THE BATTALION: What is the significance of the similarity between the pre-Clovis artifacts found at Buttermilk Creek where you worked and artifacts found up North at sites in Virginia, Pennsylvania and Wisconsin? What’s the pattern?
WATERS: If you look at the genetic evidence, the genetic evidence is saying that people were in the Americas before Clovis and that there was a single migration of people into the New World South of the ice sheets which covered all of Canada, and then it was from this hearth population that Clovis emerged, because Clovis wasn’t a separate migration in the Americas. And then from there gave rise to all modern living Native Americans. And so what we’re seeing across the continent at these various sites, at the Friedkin site and at Page Ladson and Meadowcroft Rockshelter and up in Wisconsin and Manis Mastodon site, is a kind of artifacts that could be the precursors to Clovis. So these people made bifaces, in other words they were flaking stone on two sides, they had tools that they made out of bone and ivory and antler, they also made these distinctive artifacts we call blades. Those are all the rudimentary kind of technologies that you would have to have in what is now the United States to eventually become Clovis.
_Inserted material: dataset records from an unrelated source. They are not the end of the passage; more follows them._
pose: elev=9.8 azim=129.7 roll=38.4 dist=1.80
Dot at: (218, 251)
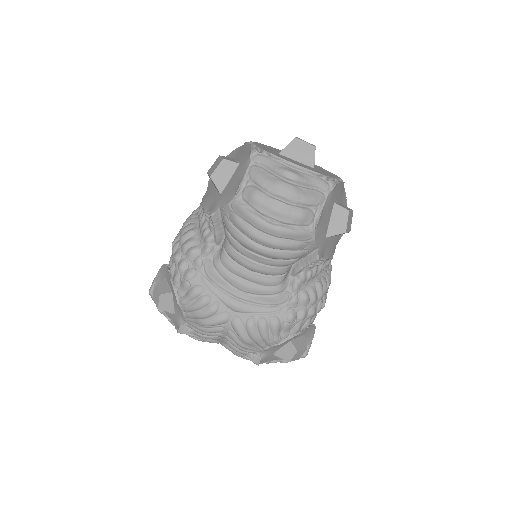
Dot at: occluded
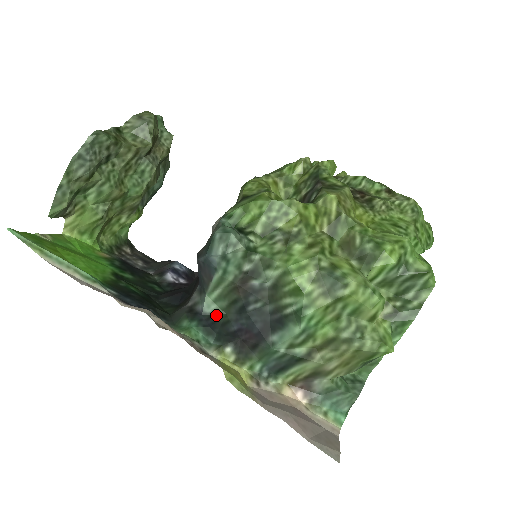
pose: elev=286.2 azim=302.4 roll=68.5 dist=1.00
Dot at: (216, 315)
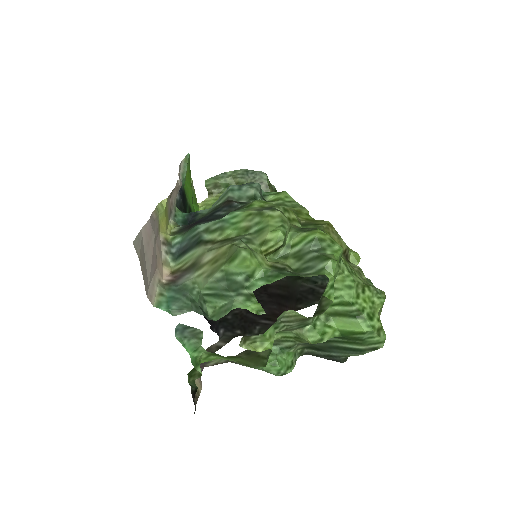
Dot at: (200, 215)
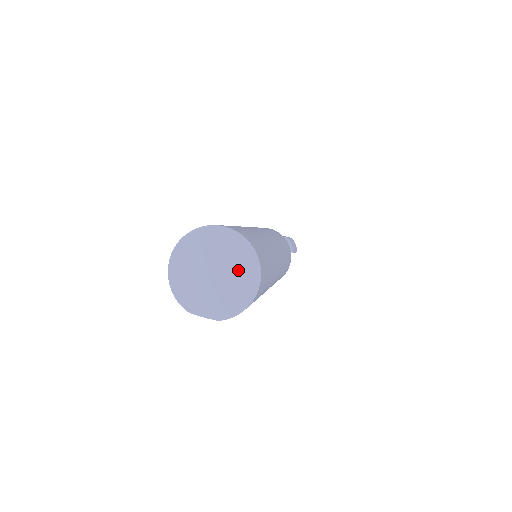
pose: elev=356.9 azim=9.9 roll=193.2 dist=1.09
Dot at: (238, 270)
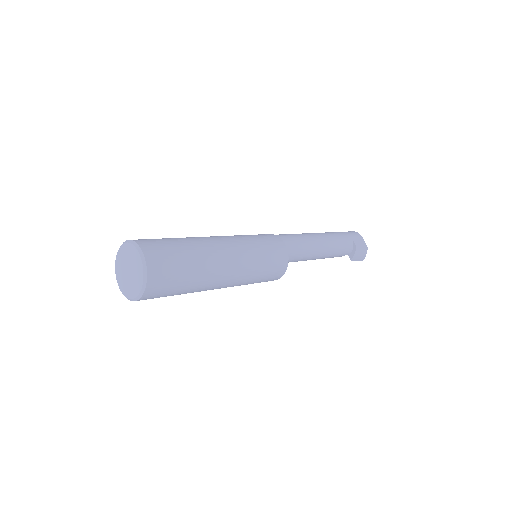
Dot at: (136, 283)
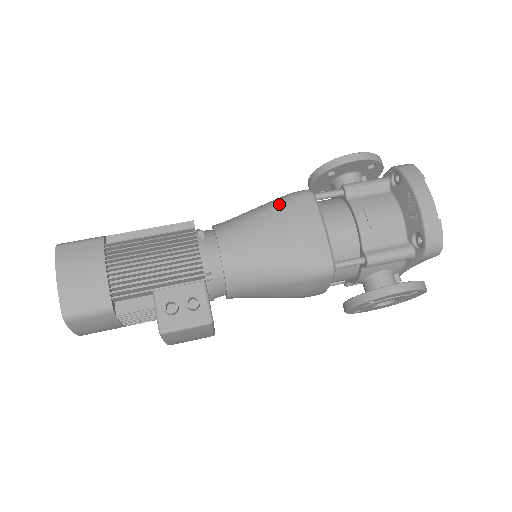
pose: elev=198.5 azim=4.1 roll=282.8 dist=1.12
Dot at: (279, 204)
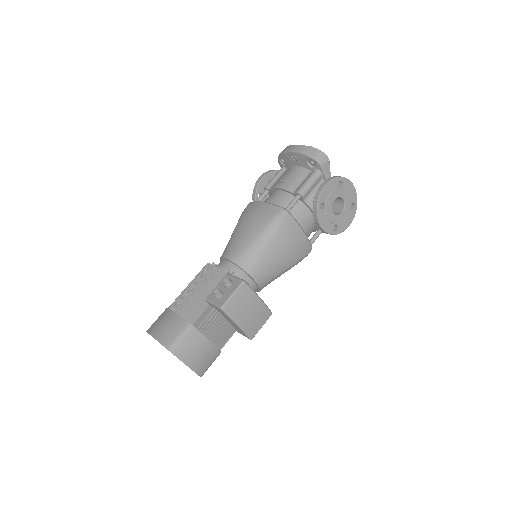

There’s a kind of continuity there.
THE BATTALION: Do all of the discoveries at each of these sites in the United States trace back to Asian origins?
WATERS: When you put all of this evidence together, form going out every summer and digging sites and then doing ancient DNA on human skeletal remains, it’s starting to paint a new picture of the first Americans. And what its showing is the first people came in along the coast, probably 15,000 to 16,000 years ago. They came along the Pacific coast and then probably entered in California or they could have entered in the Columbia plateau area, because the first river they would have encountered would have been the Columbia River, and then they probably made their way inland. And so we start picking up evidence of these first Americans at sites like Friedkin and Page Ladson and those other sites that I mentioned, and so we’re seeing this kind of low population density across North America, but those people are the ones that are actually exploring and colonizing the United States for the first time. And then from that population base since we know there was only one population that came into the Americas, one migration of people, its form those people that all the later sites developed. And so from that rose Clovis and Folsom and later peoples to the civilizations you see down in Mesoamerica. All of those sites are related, like the very early ones that [the national geographic article] talked about are just the evidence of all the sites that were there before Clovis and then Clovis has its set of sites like Anzick and the Gault site here in Texas and man of other sites. And then all the other sites are building the story of the prehistory of North America.
Waters said it’s important to communicate their scientific findings with the public and that he is honored to have his research and the research of the Center featured in National Geographic magazine.